The baron’s ship could probably take them, but in a fight this intense there was no reason to leave it to chance, particularly since Kennick was well aware just who was on board her at the moment.
* * *
The mottled green-and-brown Fire Naga actually broke the sound barrier as it blew past the Pillar , causing most people on deck to flinch and follow it for a moment as its MACs buzzed and tore into the closest destroyer coming in on their port flank.
“Looks like your brother’s back,” William said, keeping his tone as light as he could as his eyes followed the fighter blowing past the destroyer, perforating it with a hundred high-powered magnetic rounds, causing a rapid loss of altitude. The Naga then banked hard to come around for another pass.
“So I see.” Lydia smiled wanly. “Brennan always did surprise people when he was in the air.”
“I remember all the complaints,” the Cadreman said wryly.
“He’s saved us some trouble,” Baron Kennissey said, watching as the fighter came back around and zeroed in on another destroyer. “We’re pressing on to the capital. We need to breach those walls.”
William nodded.
They were about to enter the most dangerous part of the entire campaign. The walls of the capital were frightfully defended. But they had to fall for the attack to be successful.
* * *
The cruisers of the loyalist flotilla pushed through the fighting, closing on the capital as the firing intensified both in the air and on the ground.
Both sides knew that this was where the battle would be decided, with the defense or fall of the capital walls.

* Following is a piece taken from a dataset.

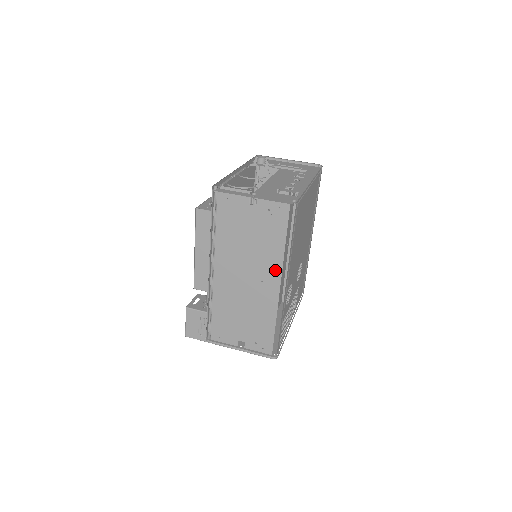
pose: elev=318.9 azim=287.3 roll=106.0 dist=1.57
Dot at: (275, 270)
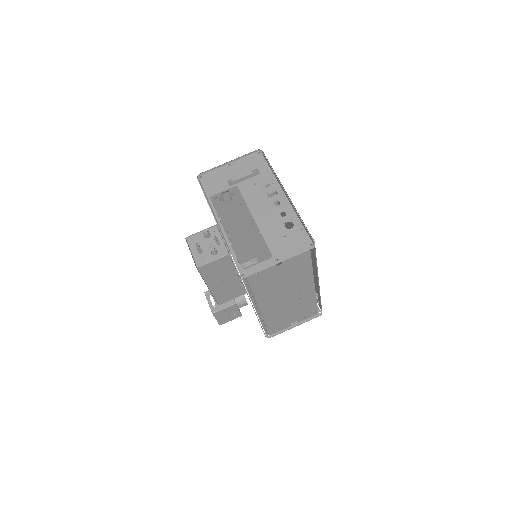
Dot at: (308, 282)
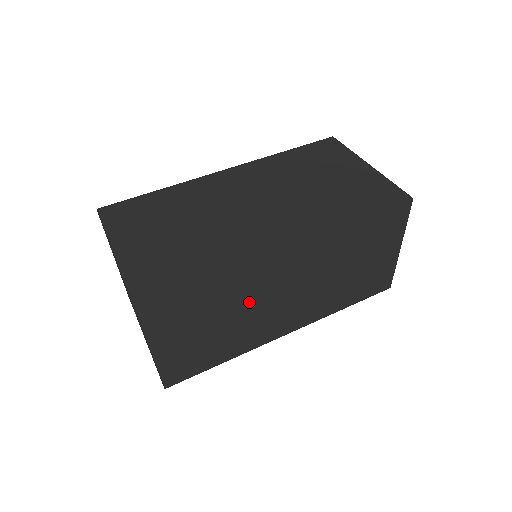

Skilled handlers in the cruisers slowed their ships to a crawl as they loomed over the walls, giving their gunners clear shots below, but also opening themselves up to the ground air defenses. The ships absorbed the fire willingly as they hammered down on the defenses; ground forces charged forward, but they couldn’t do so indefinitely.
The Raven’s Sword lost control when a direct barrage of fire from the local air defense took out her internal command deck and destroyed the sail controls. She keeled slowly over at first, accelerating as her sails caught the wind the wrong way, and then careened into the Guardian Hammer , glancing off on her way down into the walls below.
The crash broke the back of the Sword , nearly snapping the cruiser in half as the walls held against the sheer force of the impact.
For the loyalists it was a blow to morale—both the loss of the ships and the sign of just how very strong the walls were, but those who’d planned the battle had known all along that they weren’t going to be able to actually breech the walls.
Most of the fighting was centered around the city gates, with loyalist troops throwing themselves into the breach as the defenders held ground with grim determination.
* * *
Centurion Minas held up his fist as he rallied his troops, which he’d probably lost nearly a third of since they’d started. He waved his gamma carbine in his other hand, a weapon he’d picked up from one of the enemy dead to replace his empty lase rifle, calling his troops in closer under cover of some wreckage that had fallen from the sky. He didn’t know what side it had belonged to originally, but for now it was his base of operations.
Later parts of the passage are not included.